Разъезжая по Рангуну по делам, связанным с «Ла Рош», в сопровождении зловещего черного автомобиля, всегда неотступно следовавшего за его старенькой развалюхой, Бенни постепенно постигал ужасающую картину того, что время сотворило со страной. Как и прежде Аун Сан, У Ну колотил в барабан единства, декларируя желание преодолеть раздоры между этническими группами («преобразовать их клановость в патриотический национализм, дабы любая угроза Союзу стала столь же нестерпима, как угроза собственной семье», это слова премьер-министра), но на деле его программа, по мнению Бенни, продвигала идею полной бирманизации страны. По указу, выпущенному Ну, только бирманцы могли работать в правительственных учреждениях и школах, где историю преподавали с позиции бирманского национализма; основанное им министерство по делам религий откровенно насаждало буддизм. От заезжих торговцев Бенни слышал и о иных, менее явных, проявлениях дискриминационной политики – например, государство урезало земельные участки «иностранцев» (пусть их семьи и жили в Бирме не один век), прошения представителей меньшинств почти всегда натыкались на отказ, и неважно, о чем шла речь: получение водительских прав, кредит, гражданство. Бенни нисколько не удивился бы, реши премьер-министр заодно с «иностранцами» вышвырнуть на свалку и англизированное название страны и переименовать ее в Мьянму – в честь названия самой распространенной этнической группы. По крайней мере, тогда всему остальному миру стало бы очевидно –
Остальной мир… Все отчетливее – играл ли он с детьми, обдумывал ли освобождение Риты, пытался ли ради Кхин изобразить прежнего себя – Бенни понимал, что он обязан сделать то, что напрямую связано со свободой для жены и ее народа. Он должен отправить сообщение на другой конец света. Но как? И какое сообщение?
Одной душной ночью он мерил шагами кабинет, почти голый, в одних трусах, и бормотал себе под нос:
– Проблема… Вот ведь проблема…
Часы на столе громко тикали, подчеркивая, сколь нерасторопен он в своих попытках добраться до искомой цели. Бенни загасил сигарету и все расхаживал в тусклом свете торшера. Проблема же заключалась в том, что между людьми всегда будут разногласия и никакие указы Ну, никакие коммунистические лозунги не способны их преодолеть. На это способна лишь демократия.

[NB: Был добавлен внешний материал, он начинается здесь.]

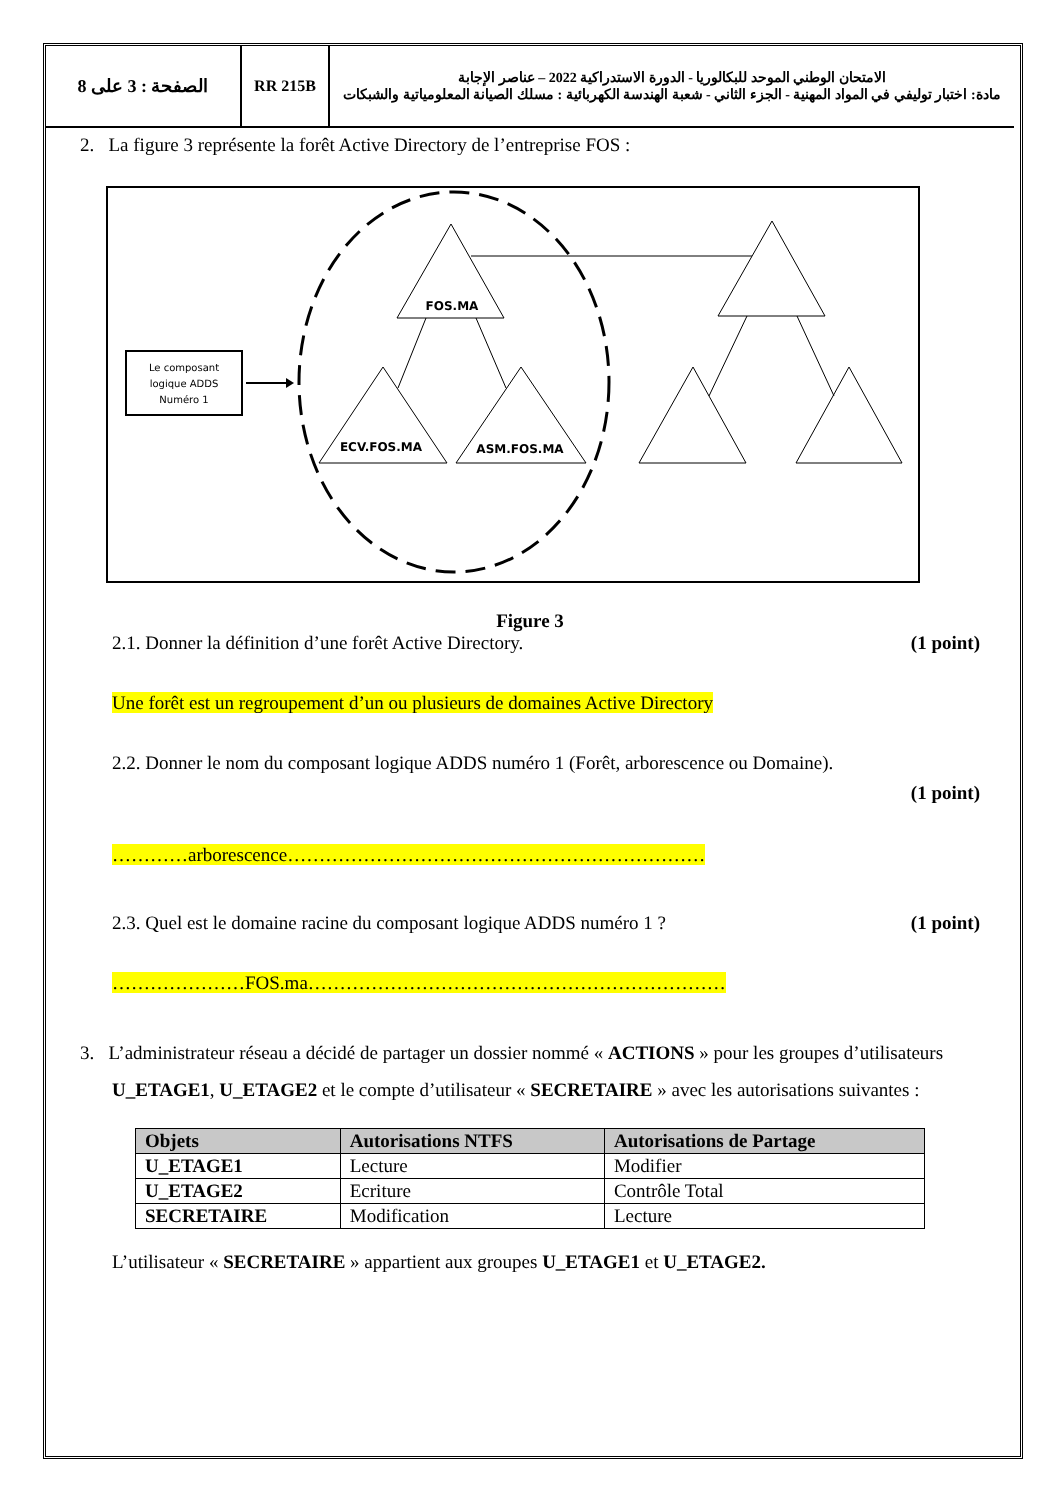الصفحة : 3 على 8 RR 215B
الامتحان الوطني الموحد للبكالوريا - الدورة الاستدراكية 2022 – عناصر الإجابة
مادة: اختبار توليفي في المواد المهنية - الجزء الثاني - شعبة الهندسة الكهربائية : مسلك الصيانة المعلومياتية والشبكات
2. La figure 3 représente la forêt Active Directory de l’entreprise FOS :
FOS.MA
ECV.FOS.MA
ASM.FOS.MA
Le composant
logique ADDS
Numéro 1
Figure 3
2.1. Donner la définition d’une forêt Active Directory. (1 point)
Une forêt est un regroupement d’un ou plusieurs de domaines Active Directory
2.2. Donner le nom du composant logique ADDS numéro 1 (Forêt, arborescence ou Domaine).
(1 point)
…………arborescence…………………………………………………………
2.3. Quel est le domaine racine du composant logique ADDS numéro 1 ? (1 point)
…………………FOS.ma…………………………………………………………
3. L’administrateur réseau a décidé de partager un dossier nommé « ACTIONS » pour les groupes d’utilisateurs U_ETAGE1, U_ETAGE2 et le compte d’utilisateur « SECRETAIRE » avec les autorisations suivantes :
| Objets | Autorisations NTFS | Autorisations de Partage |
| --- | --- | --- |
| U_ETAGE1 | Lecture | Modifier |
| U_ETAGE2 | Ecriture | Contrôle Total |
| SECRETAIRE | Modification | Lecture |
L’utilisateur « SECRETAIRE » appartient aux groupes U_ETAGE1 et U_ETAGE2.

– Но даже если я верю, что все мы братья и сестры, несмотря на наши различия, – бормотал Бенни, – даже если я верю в это всем сердцем, но если
Он закурил очередную сигарету, с минуту задумчиво дымил, глядя в открытое окно на луну. Ветерок доносил густой аромат цветущих деревьев и дождя, теплыми каплями стекавшего с крыши. Он будто все еще в тюрьме.

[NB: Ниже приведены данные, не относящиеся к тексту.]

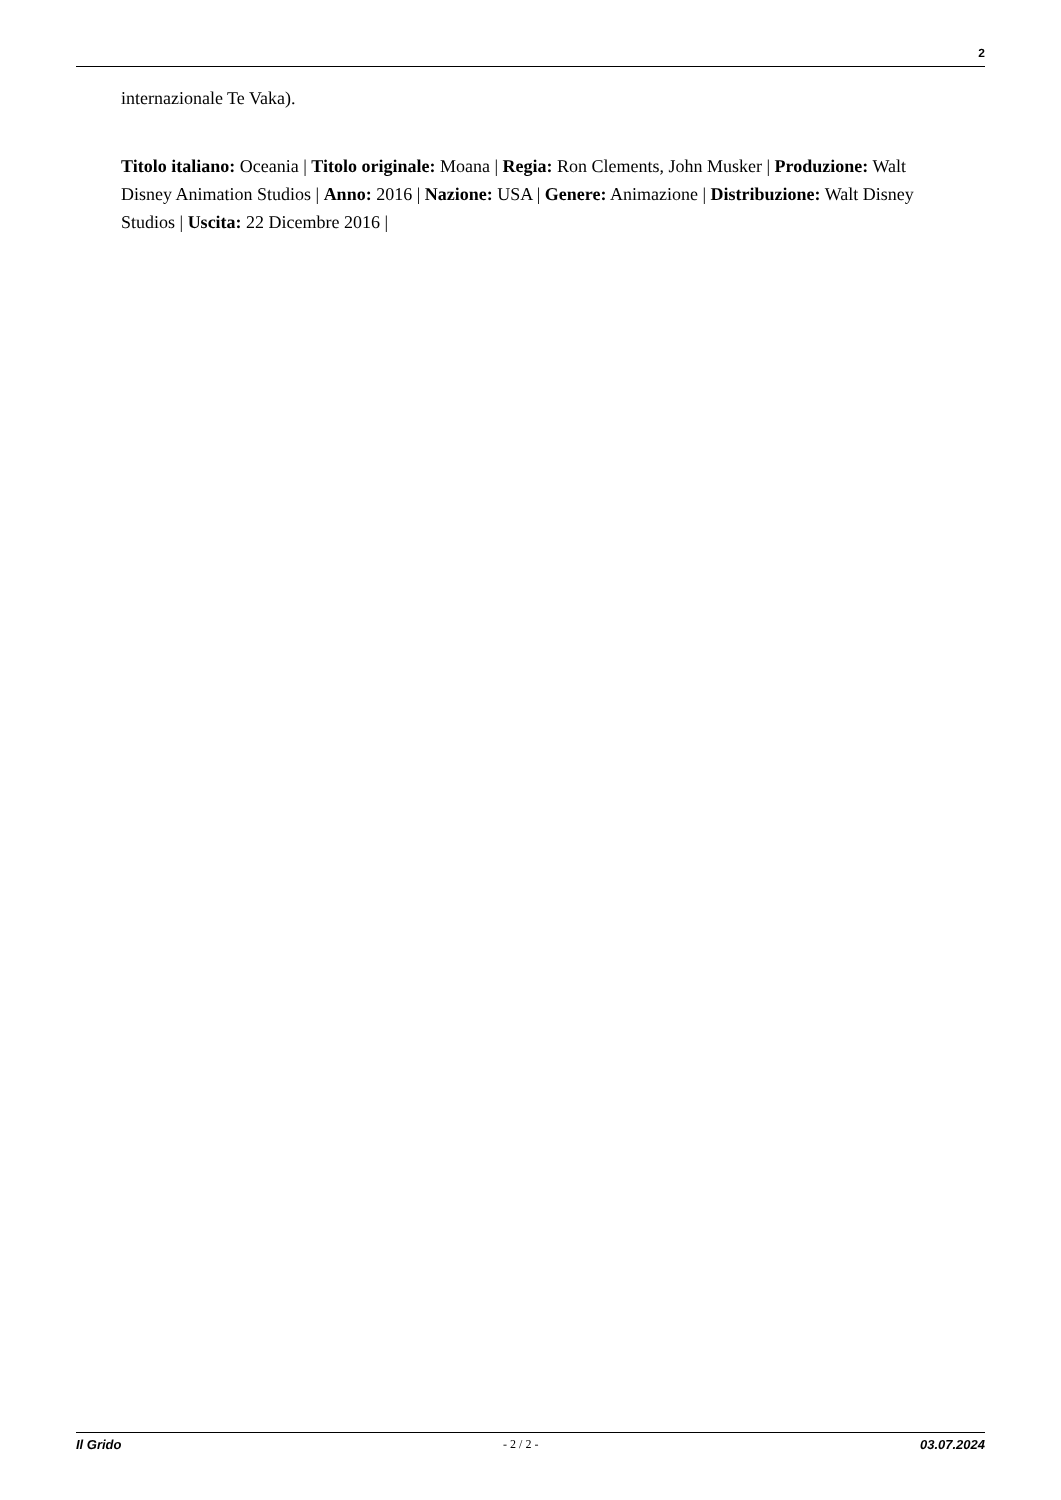2
internazionale Te Vaka).
Titolo italiano: Oceania | Titolo originale: Moana | Regia: Ron Clements, John Musker | Produzione: Walt Disney Animation Studios | Anno: 2016 | Nazione: USA | Genere: Animazione | Distribuzione: Walt Disney Studios | Uscita: 22 Dicembre 2016 |
Il Grido - 2 / 2 - 03.07.2024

– Да! – Похоже, он нащупал истину. – Человек, живущий в государстве, которое – в результате бирманизации, например, –
Даже просто прознеся эти слова вслух, он впал в уныние от безнадежности, от влажности ночи и от сонма проблем, которые породит его решение.

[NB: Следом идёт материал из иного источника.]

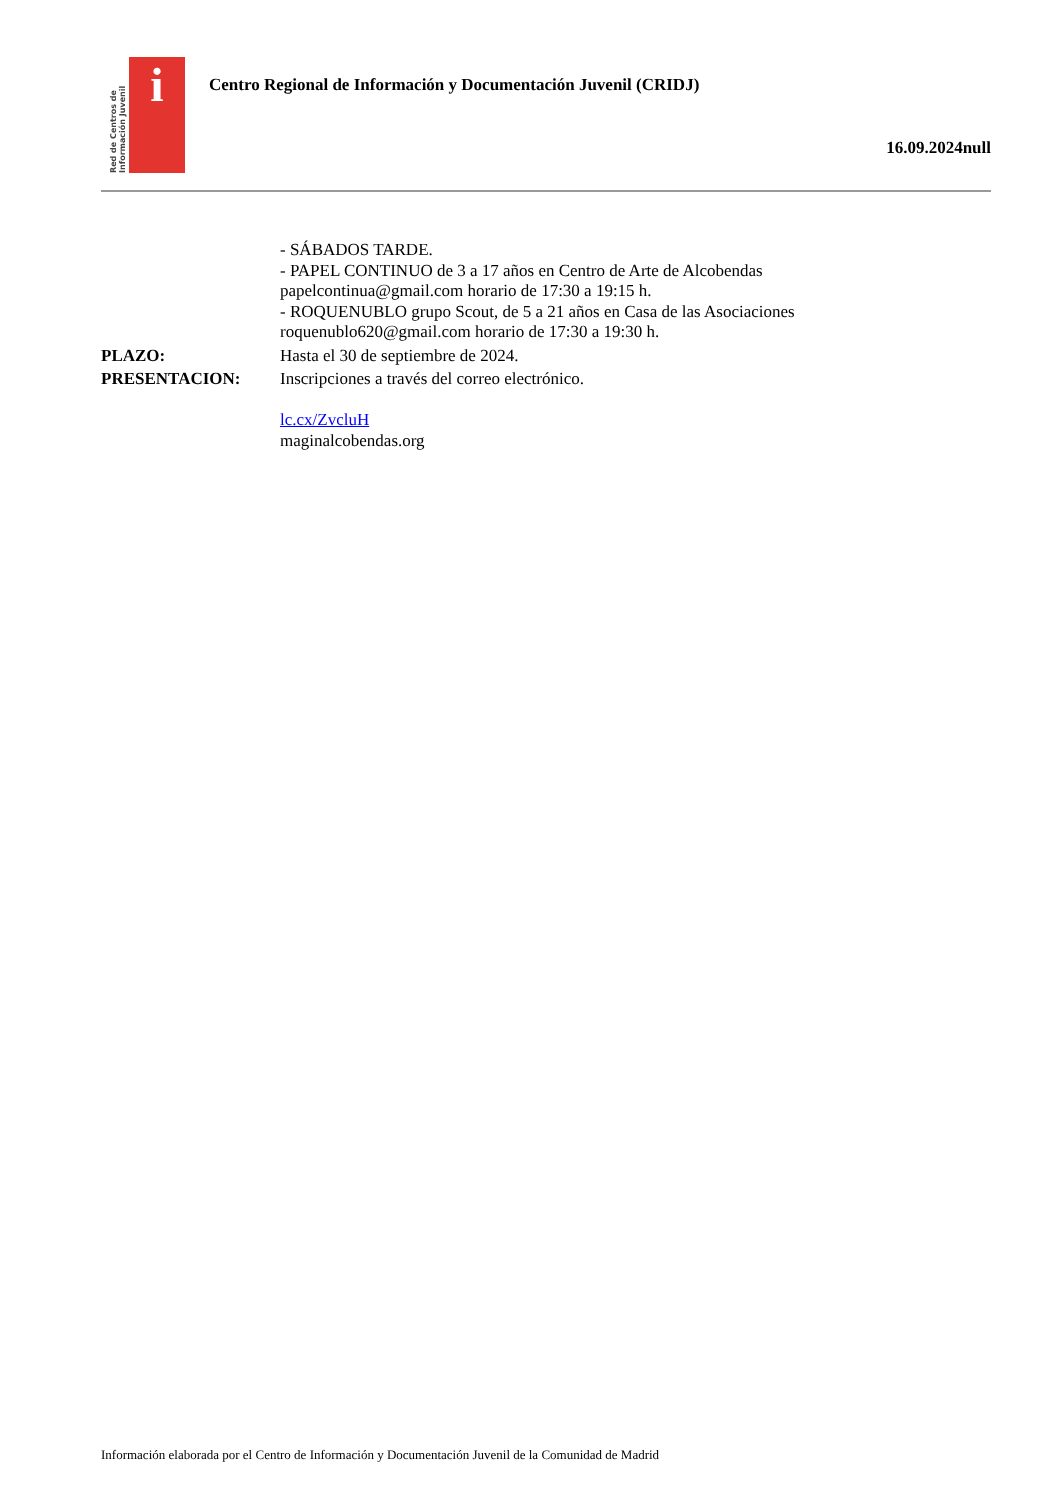Red de Centros de Información Juvenil
i
Centro Regional de Información y Documentación Juvenil (CRIDJ)
16.09.2024null
- SÁBADOS TARDE.
- PAPEL CONTINUO de 3 a 17 años en Centro de Arte de Alcobendas
papelcontinua@gmail.com horario de 17:30 a 19:15 h.
- ROQUENUBLO grupo Scout, de 5 a 21 años en Casa de las Asociaciones
roquenublo620@gmail.com horario de 17:30 a 19:30 h.
PLAZO: Hasta el 30 de septiembre de 2024.
PRESENTACION: Inscripciones a través del correo electrónico.
lc.cx/ZvcluH
maginalcobendas.org
Información elaborada por el Centro de Información y Documentación Juvenil de la Comunidad de Madrid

– Все это чушь! – выкрикнул Бенни и яростно отшвырнул недокуренную сигарету. – Бирманцы никогда не уступят и клочка территории!
– Папа?
Вздрогнув, он обернулся и увидел в дверях Луизу, ее длинные косы печально свисали до пояса. Косы были данью детству, которое дочь уже переросла. Луиза была довольно рослой для своего возраста, обрела уже отчетливо женские формы, а с ними прибыли и их спутники – переменчивость настроения, повышенная чувствительность. Но в глазах ее Бенни видел все ту же детскую потребность в утешении. В последнее время дочь завела привычку заглядывать к отцу, когда он меньше всего того ожидал, она будто изучала его, пыталась понять, какая его часть уцелела, – какая часть отца, которого она знала прежде, продолжает существовать в этом доме, в самой этой жизни, которую они все пытаются возродить.
– Не можешь уснуть, дорогая?
– Что ты делаешь?
В вопросе не было ни подвоха, ни укора. Но что-то в ее глазах, в непроницаемом взгляде заставило Бенни почувствовать себя маленьким, загнанным в угол, никчемным. Глаза сияли тревогой, скрытой яростью – чувствами, на которые он сейчас был неспособен. То, чем он сейчас занят, называется
– Если ты не готов бороться с несправедливостью, – сказал он, – если не готов рискнуть
– Да? – тихо произнесла она.
– Иди спать, – сказал он резче, чем намеревался. И добавил мягче, чтобы разгладилось ее встревоженное лицо: – Уже очень поздно.